Ele lembra que o documento foi realizado após exigência do Banco Interamericano de Desenvolvimento (BID): para financiar a construção da Terceira Perimetral, havia a cobrança de construção de uma ciclovia, mas ela não foi feita. Então, foi exigida a criação de um plano cicloviário e iniciada a sua aplicação.
Natural de Porto Alegre, Corrêa lamenta que o plano não tenha sido implantado, e ressalta o grande potencial da cidade para o transporte por bicicletas, por razões como o clima (que, fora semanas atípicas, se mantém ameno em comparação com outras capitais brasileiras) e o fato de maior parte do território ser relativamente plano.
– Acho que há potencial para ter mais de 20% das viagens diárias feitas de bicicleta na cidade se o plano fosse implementado.
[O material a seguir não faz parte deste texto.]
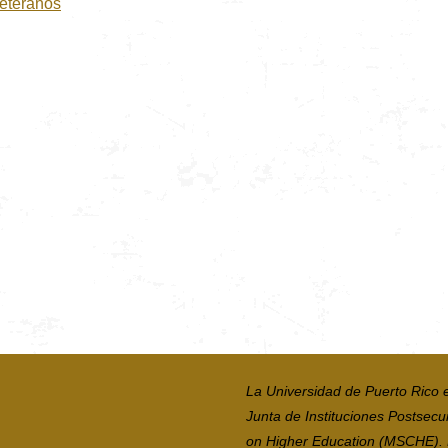
Veteranos
La Universidad de Puerto Rico 
Junta de Instituciones Postsecu
on Higher Education (MSCHE). La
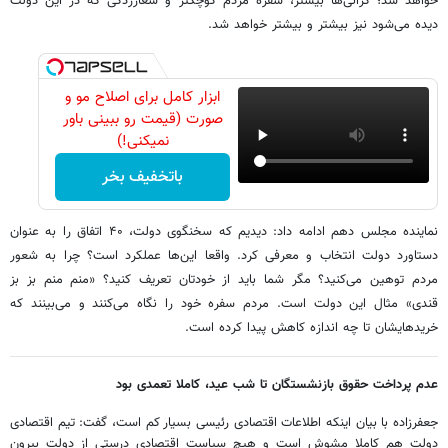
خواهد شد؛ گرانی‌ها بیشتر، سفره مردم کوچکتر و شعارزدگی که در این دولت
دیده می‌شود نیز بیشتر و بیشتر خواهد شد.
ابزار کامل برای اصلاح مو و
صورت (قیمت رو ببینی باور
نمیکنی!)
باتخفیف بخر
نماینده مجلس دهم ادامه داد: دیدیم که سخنگوی دولت، ۴۰ اتفاق را به عنوان
دستاورد دولت انتخاب و معرفی کرد. واقعا این‌ها عملکرد است؟ چرا به شعور
مردم توهین می‌کنید؟ مگر شما باید از خودتان تعریف کنید؟ «منم منم بز بز
قندی» مثال این دولت است. مردم سفره خود را نگاه می‌کنند و می‌بینند که
خریدهایشان تا چه اندازه کاهش پیدا کرده است.
عدم پرداخت حقوق بازنشستگان تا شب عید، کاملا تعمدی بود
جعفرزاده با بیان اینکه اطلاعات اقتصادی رئیسی بسیار کم است، گفت: تیم اقتصادی
دولت هم کاملا مشوش است و هیچ سیاست اقتصادی درستی از دولت بیرون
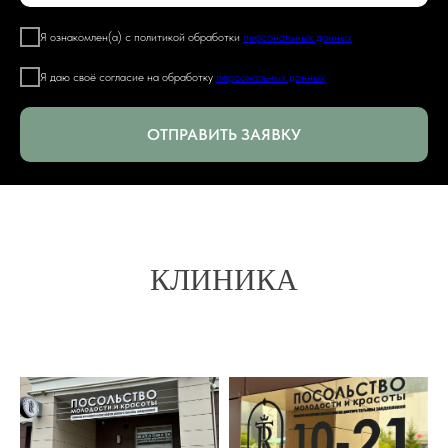
Я ознакомлен(а) с политикой обработки
персональных данных
Я даю своё согласие на обработку
персональных данных
ОТПРАВИТЬ ЗАЯВКУ
КЛИНИКА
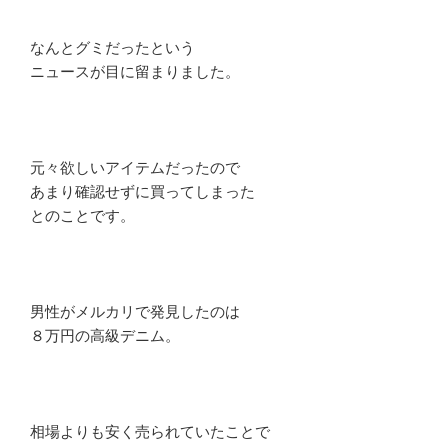
なんとグミだったという
ニュースが目に留まりました。
元々欲しいアイテムだったので
あまり確認せずに買ってしまった
とのことです。
男性がメルカリで発見したのは
８万円の高級デニム。
相場よりも安く売られていたことで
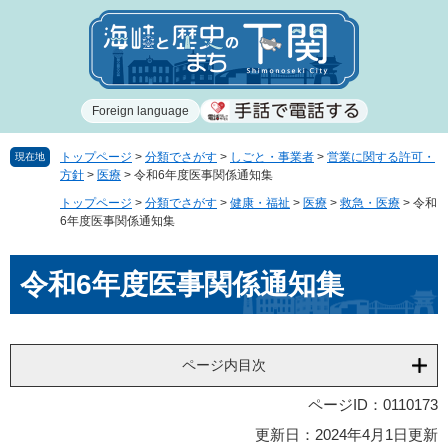
ペ
メ
ー
ニ
ジ
ュ
の
ー
先
を
Foreign language
頭
飛
で
ば
す
し
トップページ
>
分類でさがす
>
しごと・事業者
>
営業に関する許可・
現在地
方針
>
医療
>
令和6年度医事関係通知集
。
て
本
トップページ
>
分類でさがす
>
健康・福祉
>
医療
>
救急・医療
>
令和
文
6年度医事関係通知集
へ
本
令和6年度医事関係通知集
文
ページ内目次
ページID：0110173
更新日：2024年4月1日更新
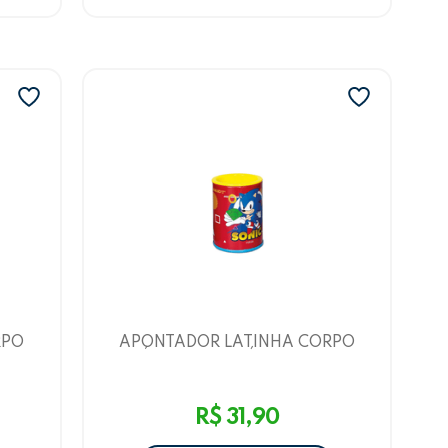
RPO
APONTADOR LATINHA CORPO
UROS
METÁLICO C/ DEPÓSITO 2 FUROS
RELO
SONIC - AMARELO E AZUL
LEO&LEO
R$ 31,90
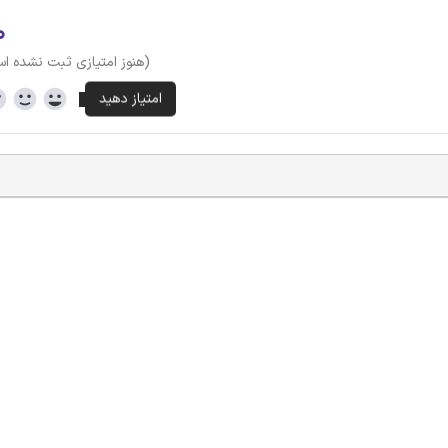
۰
(هنوز امتیازی ثبت نشده ا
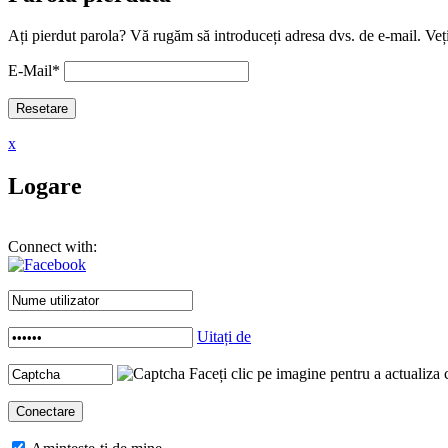
Ați pierdut parola? Vă rugăm să introduceți adresa dvs. de e-mail. Veți
E-Mail
*
x
Logare
Connect with:
Uitați de
Faceți clic pe imagine pentru a actualiza 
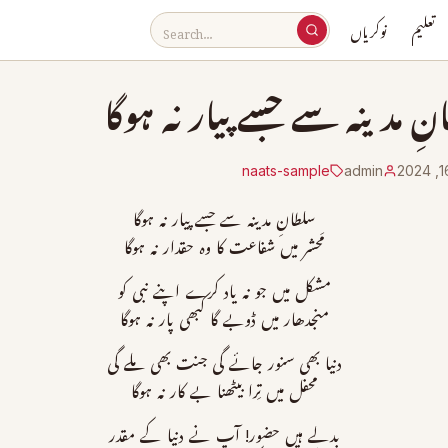
تعلیم
نوکریاں
نِ مدینہ سے جسے پیار نہ ہوگا
naats-sample
admin
سلطانِ مدینہ سے جسے پیار نہ ہوگا
مَحشر میں شفاعت کا وہ حقدار نہ ہوگا
مشکل میں جو نہ یاد کرے اپنے نبی کو
منجدھار میں ڈوبے گا کبھی پار نہ ہوگا
دنیا بھی سنور جائے گی جنت بھی ملے گی
محفل میں تِرا بیٹھنا بے کار نہ ہوگا
بدلے ہیں حضور! آپ نے دنیا کے مقدر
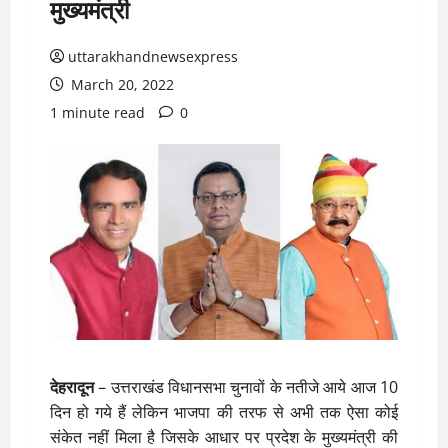
मुख्यमंत्री
uttarakhandnewsexpress
March 20, 2022
1 minute read
0
देहरादून
– उत्तराखंड विधानसभा चुनावों के नतीजे आये आज 10
दिन हो गये हैं लेकिन भाजपा की तरफ से अभी तक ऐसा कोई
संकेत नहीं मिला है जिसके आधार पर प्रदेश के मुख्यमंत्री की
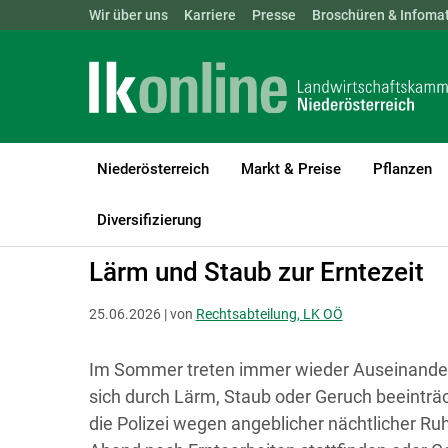
Landwirtschaftskammern:
Wir über uns
Karriere
Presse
ÖSTERREICH
Broschüren & Infomat
BGLD
KTN
Niederösterreich
Markt & Preise
Pflanzen
LK Niederösterreich
Recht & Steuer
Rechtsfragen zur Betriebs
Diversifizierung
Lärm und Staub zur Erntezeit
25.06.2026 | von
Rechtsabteilung, LK OÖ
Im Sommer treten immer wieder Auseinander
sich durch Lärm, Staub oder Geruch beeinträ
die Polizei wegen angeblicher nächtlicher Ru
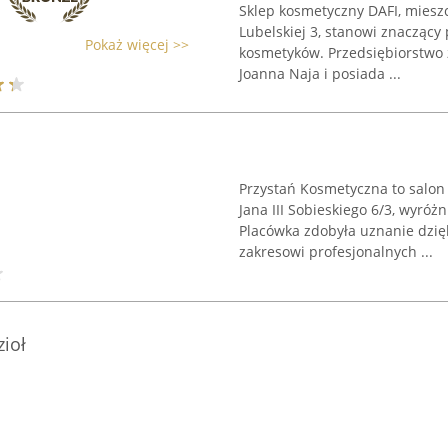
Sklep kosmetyczny DAFI, mieszc
Lubelskiej 3, stanowi znaczący
Pokaż więcej >>
kosmetyków. Przedsiębiorstwo 
Joanna Naja i posiada ...
Przystań Kosmetyczna to salon 
Jana III Sobieskiego 6/3, wyróż
Placówka zdobyła uznanie dzięk
zakresowi profesjonalnych ...
ioł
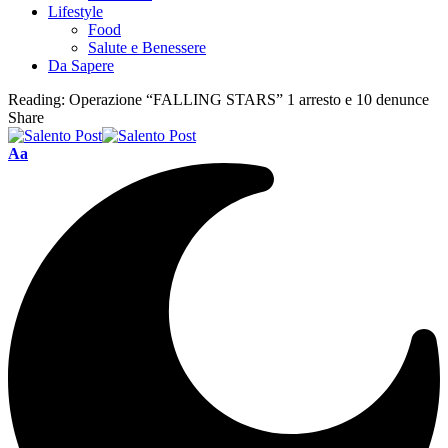
Lifestyle
Food
Salute e Benessere
Da Sapere
Reading:
Operazione “FALLING STARS” 1 arresto e 10 denunce
Share
Aa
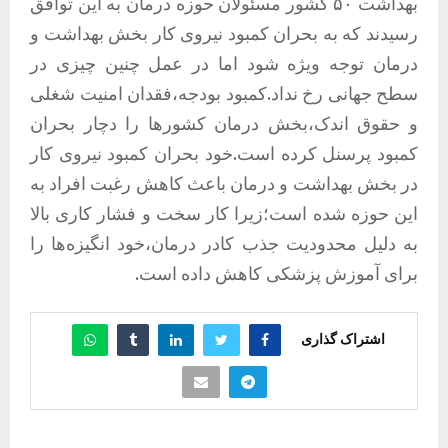
بهداشت ۵۰ کشور مسئولان حوزه درمان به این توافق
رسیدند که به بحران کمبود نیروی کار بخش بهداشت و
درمان توجه ویژه شود اما در عمل چنین چیزی در
سطح جهانی رخ نداد.کمبود بودجه،فقدان امنیت شغلی
و حقوق اندک،بخش درمان کشورها را دچار بحران
کمبود پرسنل کرده است.خود بحران کمبود نیروی کار
در بخش بهداشت و درمان باعث کاهش رغبت افراد به
این حوزه شده است؛زیرا کار سخت و فشار کاری بالا
به دلیل محدودیت جذب کادر درمان،خود انگیزه‌ها را
برای آموزش پزشکی کاهش داده است.
اشتراک گذاری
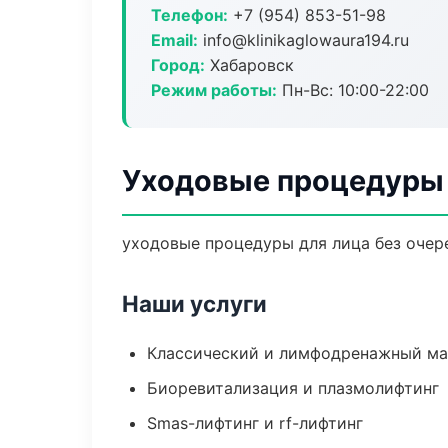
Телефон:
+7 (954) 853-51-98
Email:
info@klinikaglowaura194.ru
Город:
Хабаровск
Режим работы:
Пн-Вс: 10:00-22:00
Уходовые процедуры 
уходовые процедуры для лица без очере
Наши услуги
Классический и лимфодренажный м
Биоревитализация и плазмолифтинг
Smas-лифтинг и rf-лифтинг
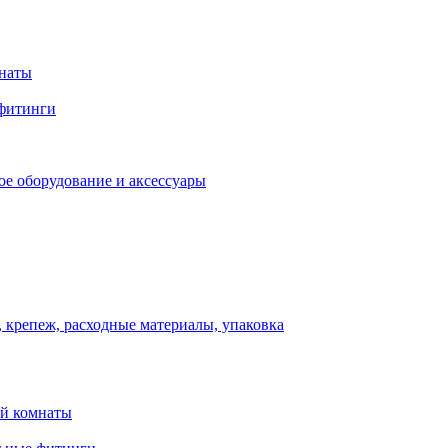
мнаты
фитинги
ое оборудование и аксессуары
 крепеж, расходные материалы, упаковка
ой комнаты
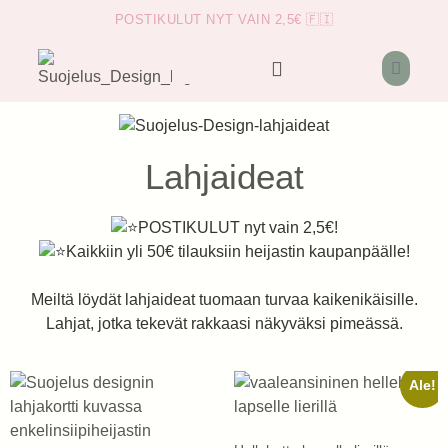
POSTIKULUT NYT VAIN 2,5€ 🇫🇮
Lahjaideat
POSTIKULUT nyt vain 2,5€!
Kaikkiin yli 50€ tilauksiin heijastin kaupanpäälle!
Meiltä löydät lahjaideat tuomaan turvaa kaikenikäisille.
Lahjat, jotka tekevät rakkaasi näkyväksi pimeässä.
Ale!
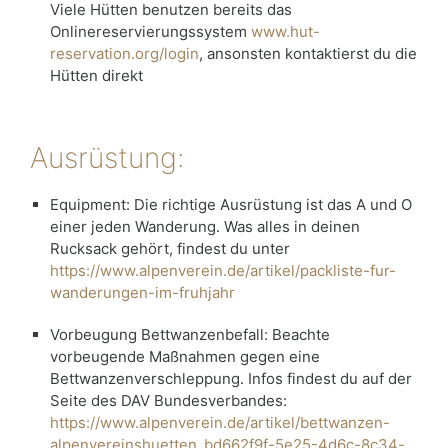
Viele Hütten benutzen bereits das
Onlinereservierungssystem
www.hut-
reservation.org/login
, ansonsten kontaktierst du die
Hütten direkt
Ausrüstung:
Equipment: Die richtige Ausrüstung ist das A und O
einer jeden Wanderung. Was alles in deinen
Rucksack gehört, findest du unter
https://www.alpenverein.de/artikel/packliste-fur-
wanderungen-im-fruhjahr
Vorbeugung Bettwanzenbefall: Beachte
vorbeugende Maßnahmen gegen eine
Bettwanzenverschleppung. Infos findest du auf der
Seite des DAV Bundesverbandes:
https://www.alpenverein.de/artikel/bettwanzen-
alpenvereinshuetten_bd662f9f-5e25-4d6c-8c34-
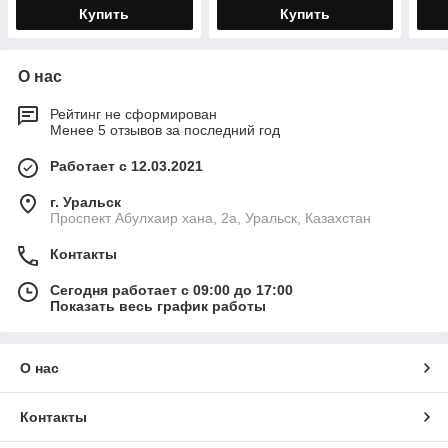
полиэтилена
полиэтилена
Купить
Купить
О нас
Рейтинг не сформирован
Менее 5 отзывов за последний год
Работает с 12.03.2021
г. Уральск
Проспект Абулхаир хана, 2а, Уральск, Казахстан
Контакты
Сегодня работает с 09:00 до 17:00
Показать весь график работы
О нас
Контакты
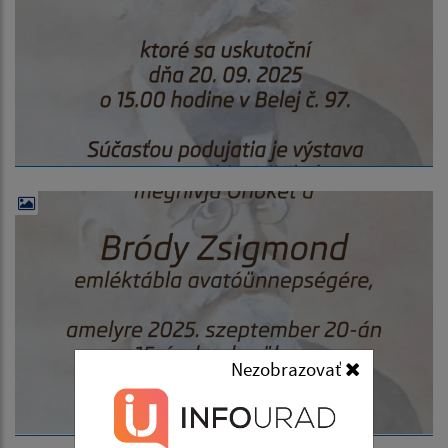
Nezobrazovať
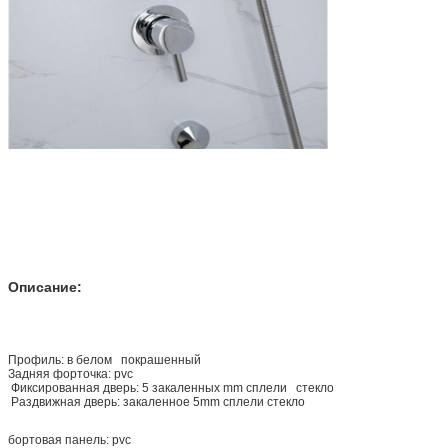
Описание:
Профиль: в белом покрашенный
Задняя форточка: pvc
Фиксированная дверь: 5 закаленных mm сплели стекло
Раздвижная дверь: закаленное 5mm сплели стекло
бортовая панель: pvc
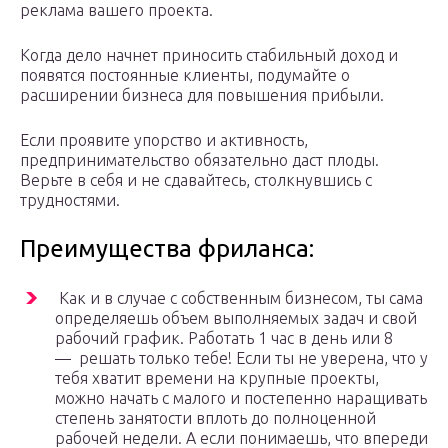
реклама вашего проекта.
Когда дело начнет приносить стабильный доход и
появятся постоянные клиенты, подумайте о
расширении бизнеса для повышения прибыли.
Если проявите упорство и активность,
предпринимательство обязательно даст плоды.
Верьте в себя и не сдавайтесь, столкнувшись с
трудностями.
Преимущества фриланса:
Как и в случае с собственным бизнесом, ты сама
определяешь объем выполняемых задач и свой
рабочий график. Работать 1 час в день или 8
— решать только тебе! Если ты не уверена, что у
тебя хватит времени на крупные проекты,
можно начать с малого и постепенно наращивать
степень занятости вплоть до полноценной
рабочей недели. А если понимаешь, что впереди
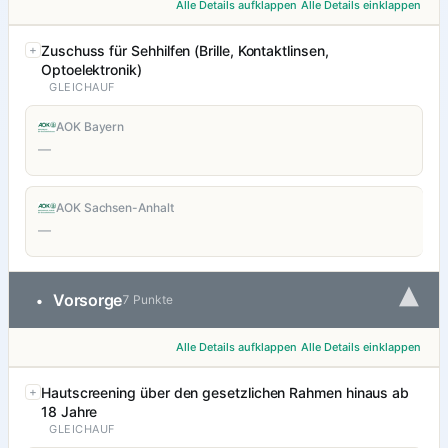
Alle Details aufklappen
Alle Details einklappen
Zuschuss für Sehhilfen (Brille, Kontaktlinsen,
Optoelektronik)
GLEICHAUF
AOK Bayern
—
AOK Sachsen-Anhalt
—
▾
Vorsorge
•
7 Punkte
Alle Details aufklappen
Alle Details einklappen
Hautscreening über den gesetzlichen Rahmen hinaus ab
18 Jahre
GLEICHAUF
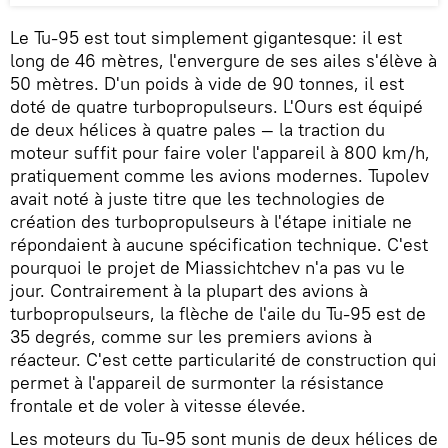
Le Tu-95 est tout simplement gigantesque: il est
long de 46 mètres, l'envergure de ses ailes s'élève à
50 mètres. D'un poids à vide de 90 tonnes, il est
doté de quatre turbopropulseurs. L'Ours est équipé
de deux hélices à quatre pales — la traction du
moteur suffit pour faire voler l'appareil à 800 km/h,
pratiquement comme les avions modernes. Tupolev
avait noté à juste titre que les technologies de
création des turbopropulseurs à l'étape initiale ne
répondaient à aucune spécification technique. C'est
pourquoi le projet de Miassichtchev n'a pas vu le
jour. Contrairement à la plupart des avions à
turbopropulseurs, la flèche de l'aile du Tu-95 est de
35 degrés, comme sur les premiers avions à
réacteur. C'est cette particularité de construction qui
permet à l'appareil de surmonter la résistance
frontale et de voler à vitesse élevée.
Les moteurs du Tu-95 sont munis de deux hélices de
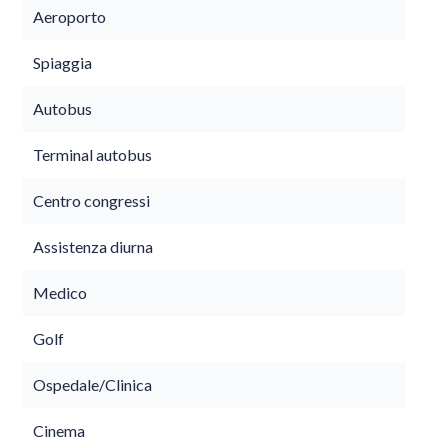
Aeroporto
Spiaggia
Autobus
Terminal autobus
Centro congressi
Assistenza diurna
Medico
Golf
Ospedale/Clinica
Cinema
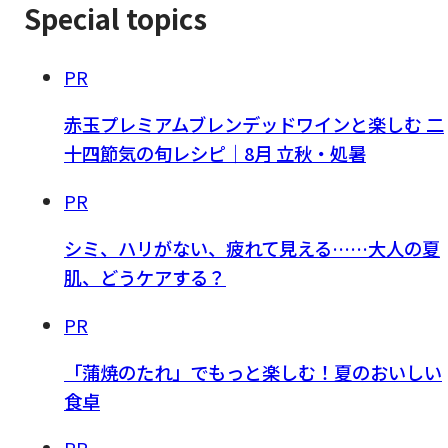
Special topics
PR
赤玉プレミアムブレンデッドワインと楽しむ 二
十四節気の旬レシピ｜8月 立秋・処暑
PR
シミ、ハリがない、疲れて見える……大人の夏
肌、どうケアする？
PR
「蒲焼のたれ」でもっと楽しむ！夏のおいしい
食卓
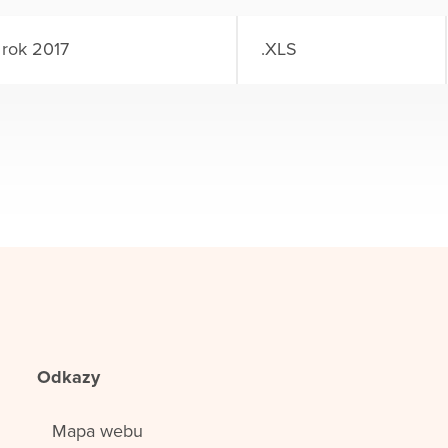
 rok 2017
.XLS
Odkazy
Mapa webu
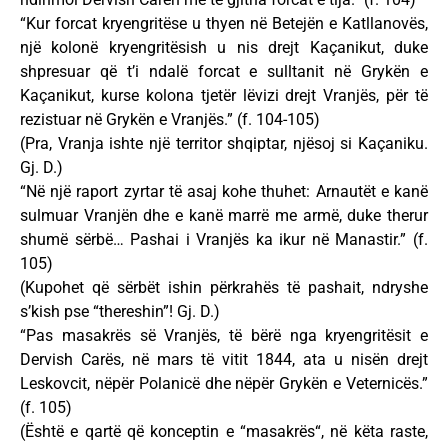
“Kur forcat kryengritëse u thyen në Betejën e Katllanovës,
një kolonë kryengritësish u nis drejt Kaçanikut, duke
shpresuar që t’i ndalë forcat e sulltanit në Grykën e
Kaçanikut, kurse kolona tjetër lëvizi drejt Vranjës, për të
rezistuar në Grykën e Vranjës.” (f. 104-105)
(Pra, Vranja ishte një territor shqiptar, njësoj si Kaçaniku.
Gj. D.)
“Në një raport zyrtar të asaj kohe thuhet: Arnautët e kanë
sulmuar Vranjën dhe e kanë marrë me armë, duke therur
shumë sërbë… Pashai i Vranjës ka ikur në Manastir.” (f.
105)
(Kupohet që sërbët ishin përkrahës të pashait, ndryshe
s’kish pse “thereshin”! Gj. D.)
“Pas masakrës së Vranjës, të bërë nga kryengritësit e
Dervish Carës, në mars të vitit 1844, ata u nisën drejt
Leskovcit, nëpër Polanicë dhe nëpër Grykën e Veternicës.”
(f. 105)
(Është e qartë që konceptin e “masakrës“, në këta raste,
Isso é uma coisa muito grande, traria muitos benefícios econômicos e sociais – ressalta.
Sobre a justificativa de falta de verba, uma das sugestões que dá à prefeitura é a elaboração de uma parceria público-privada – sua empresa de consultoria está desenhando propostas nesse sentido para outras cidades.
– O plano deveria ser aprimorado a cada cinco anos. Daqui mais 10 anos, vão estar todos andando de bike elétrica, a bike vai ter tirado lugar do carro e vai ser cômico não ter implantado uma gestão cicloviária como era previsto – diz Corrêa.
Rotas e ciclovias mais seguras
- Avenida Ipiranga tem 9,4 quilômetros de ciclovia e a prefeitura busca verba por meio de contrapartidas para implantar o trecho de 1,7 quilômetro entre a Avenida Lucas de Oliveira e a Rua Salvador França, completando assim toda a extensão da via. Os projetos já estão prontos.
- Orla do Guaíba, entre o Gasômetro e a região do antigo Estaleiro Só, junto à Fundação Iberê Camargo.
- Ciclovia Ipanema (Ciclovia Ayrton Senna da Silva), com 1,2 quilômetro de extensão.
- Ciclovia da Diário de Notícias, com dois quilômetros de extensão, na Avenida Diário de Notícias.
- Ciclovia da Restinga, com 4,6 quilômetros de extensão.